As Zagreb began to pursue a range of policies that whittled away the rights
of ethnic Serbs, Mr Babic and his associates established no-go areas for the Croatian security forces.
Fighting escalated during 1991, following Croatia's proclamation of independence, and Serb separatists - armed and supported by the Serb-dominated Yugoslav army - took control of nearly 30% of Croatia's territory.
At the end of 1991, Babic became the first president and prime minister of the self-proclaimed Serb Republic of Krajina, but he was sacked after a few months in a disagreement with Serbian President Slobodan Milosevic over a UN ceasefire proposal.
A year later, he defeated the pro-Milosevic candidate, Milan Martic, in Krajina's presidential election. The result was annulled under pressure from President Milosevic, and a fresh election ensured Mr Martic's victory.
BABIC: RISE AND FALL
1990: Mayor of Knin
May 1991 - Feb 1992: President of Krajina (first an "autonomous region" then a "republic") later foreign minister and prime minister
1995: Flees with other Serbs as Croatian army takes Krajina
2002: Testifies against Slobodan Milosevic
2003: Surrenders to tribunal
2004: Pleads guilty to persecuting non-Serbs, sentenced to 13 years
2005: Loses appeal against sentence
2006: Commits suicide
But later, as the Krajina Serbs' position began to deteriorate and they needed to pull together, Babic re-emerged as Krajina's Prime Minister.
In 1995, he accepted a plan that would have given Serb-inhabited regions considerable autonomy, but it was too late - Croatian forces retook Krajina in a lightning attack in August that year.
He escaped to Belgrade, where he grew mushrooms on land belonging to a relative.
He came to prominence again at the end of 2002 when he testified in Mr Milosevic's trial in The Hague.
He was a key witness for the prosecution which was seeking to prove that although Mr Milosevic, as President of Serbia, had no formal control over events in Croatia, he had the authority in practice to determine the policies of Croatia's hardline Serbs.
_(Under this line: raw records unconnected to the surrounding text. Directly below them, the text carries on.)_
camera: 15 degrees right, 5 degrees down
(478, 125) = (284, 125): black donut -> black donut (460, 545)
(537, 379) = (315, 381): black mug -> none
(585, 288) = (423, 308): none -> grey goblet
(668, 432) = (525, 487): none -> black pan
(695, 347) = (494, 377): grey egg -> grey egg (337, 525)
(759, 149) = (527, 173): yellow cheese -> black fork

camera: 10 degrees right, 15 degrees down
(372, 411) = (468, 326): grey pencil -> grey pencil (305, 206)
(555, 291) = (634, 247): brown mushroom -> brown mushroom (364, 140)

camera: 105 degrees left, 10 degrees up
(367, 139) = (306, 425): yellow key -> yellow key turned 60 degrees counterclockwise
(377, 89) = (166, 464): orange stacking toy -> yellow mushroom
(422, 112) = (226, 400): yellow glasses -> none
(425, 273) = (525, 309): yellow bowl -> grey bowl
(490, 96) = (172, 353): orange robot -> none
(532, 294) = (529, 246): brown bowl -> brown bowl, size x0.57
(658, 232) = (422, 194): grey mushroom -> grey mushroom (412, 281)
He started off as a protected witness, referred to only as C-036, but when hints in his testimony began to point to his identity he opted to go public.
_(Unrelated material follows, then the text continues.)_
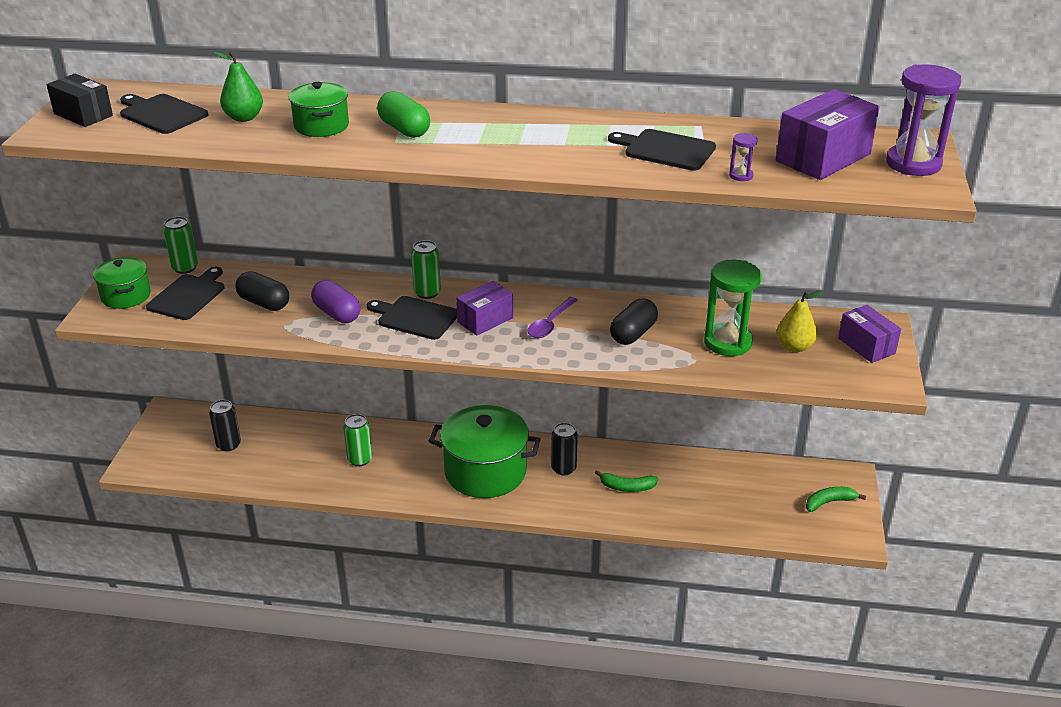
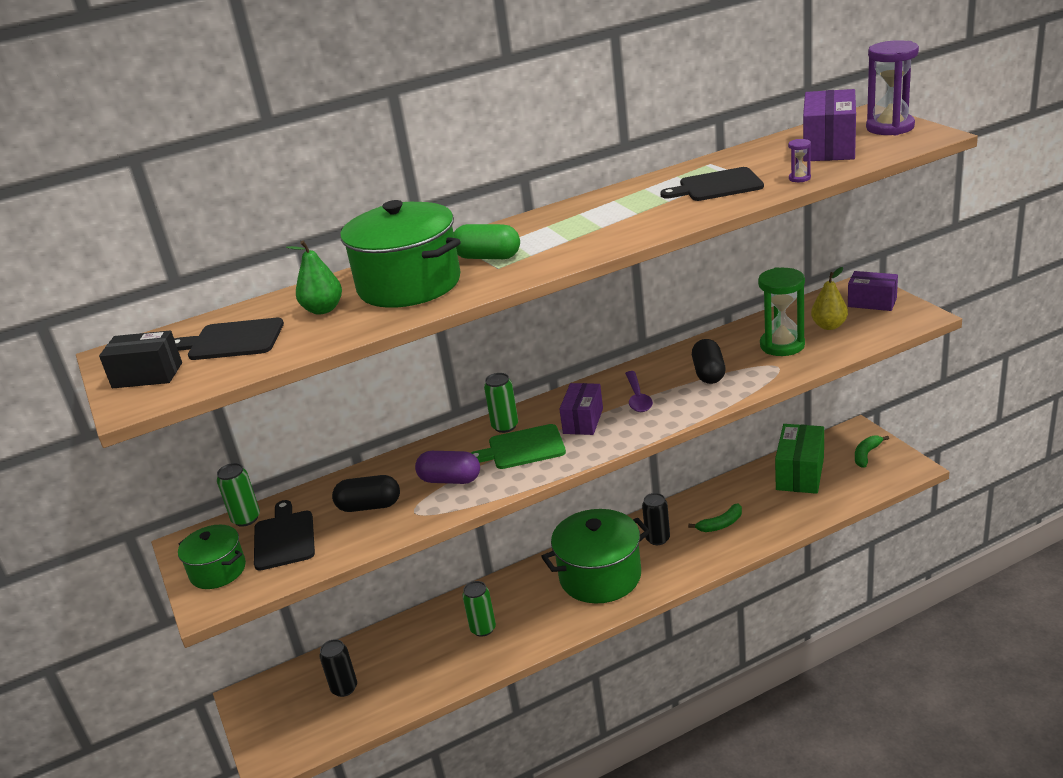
camera: 30 degrees left, 5 degrees down
(321, 126) = (409, 285): green pot -> green pot, size x1.81
(415, 317) = (522, 448): black cutting board -> green cutting board
(748, 484) = (800, 473): none -> green box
Mr Babic was named in the Milosevic indictment as one of those involved in the ethnic cleansing operations in Croatia, and was eventually charged himself with persecuting non-Serbs.
Initially, Mr Babic refused to plead either guilty or not guilty.
But he took advantage of the 30-day period given to defendants to make up their mind to do some plea-bargaining with the prosecution.
In return for Mr Babic's guilty plea on one charge, the prosecution dropped the other four charges against him.
He also issued a statement in which he expressed shame and remorse for his actions - one of only a handful of defendants to have done that at The Hague.
At the time of his death Mr Babic, who had been spending his jail term at an undisclosed location, had returned to The Hague to give testimony against his former associate and rival, Milan Martic.